═════ DATA TO EXAMINE
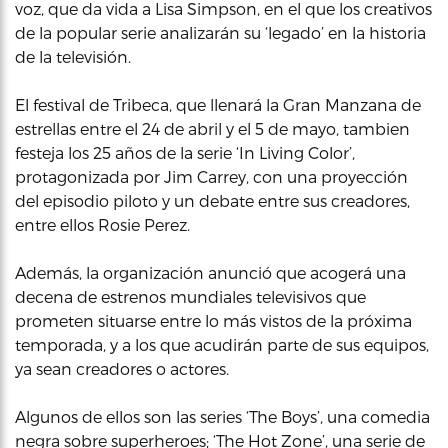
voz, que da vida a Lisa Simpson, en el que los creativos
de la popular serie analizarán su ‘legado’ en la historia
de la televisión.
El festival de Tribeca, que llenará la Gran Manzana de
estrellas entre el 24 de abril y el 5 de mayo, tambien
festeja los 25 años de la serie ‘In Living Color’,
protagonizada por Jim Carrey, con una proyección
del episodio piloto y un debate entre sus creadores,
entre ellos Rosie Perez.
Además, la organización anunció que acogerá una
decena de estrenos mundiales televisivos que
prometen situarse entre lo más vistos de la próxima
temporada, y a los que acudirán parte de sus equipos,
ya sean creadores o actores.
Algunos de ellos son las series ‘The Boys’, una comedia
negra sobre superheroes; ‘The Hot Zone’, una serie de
══════════
═════ DATA TO EXAMINE
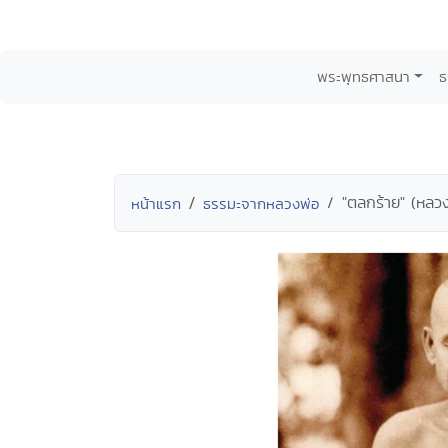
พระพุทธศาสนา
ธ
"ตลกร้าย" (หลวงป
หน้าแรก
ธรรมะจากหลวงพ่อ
══════════
═════ DATA TO EXAMINE
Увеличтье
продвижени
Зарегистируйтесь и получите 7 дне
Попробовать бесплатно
══════════
- [YOUR TASK]: Retype the lines in the records above from the line with "voz, que da" up to and including the line with "negra sobre superheroes;", character for character.

- [ANSWER SECTION]:
voz, que da vida a Lisa Simpson, en el que los creativos
de la popular serie analizarán su ‘legado’ en la historia
de la televisión.
El festival de Tribeca, que llenará la Gran Manzana de
estrellas entre el 24 de abril y el 5 de mayo, tambien
festeja los 25 años de la serie ‘In Living Color’,
protagonizada por Jim Carrey, con una proyección
del episodio piloto y un debate entre sus creadores,
entre ellos Rosie Perez.
Además, la organización anunció que acogerá una
decena de estrenos mundiales televisivos que
prometen situarse entre lo más vistos de la próxima
temporada, y a los que acudirán parte de sus equipos,
ya sean creadores o actores.
Algunos de ellos son las series ‘The Boys’, una comedia
negra sobre superheroes; ‘The Hot Zone’, una serie de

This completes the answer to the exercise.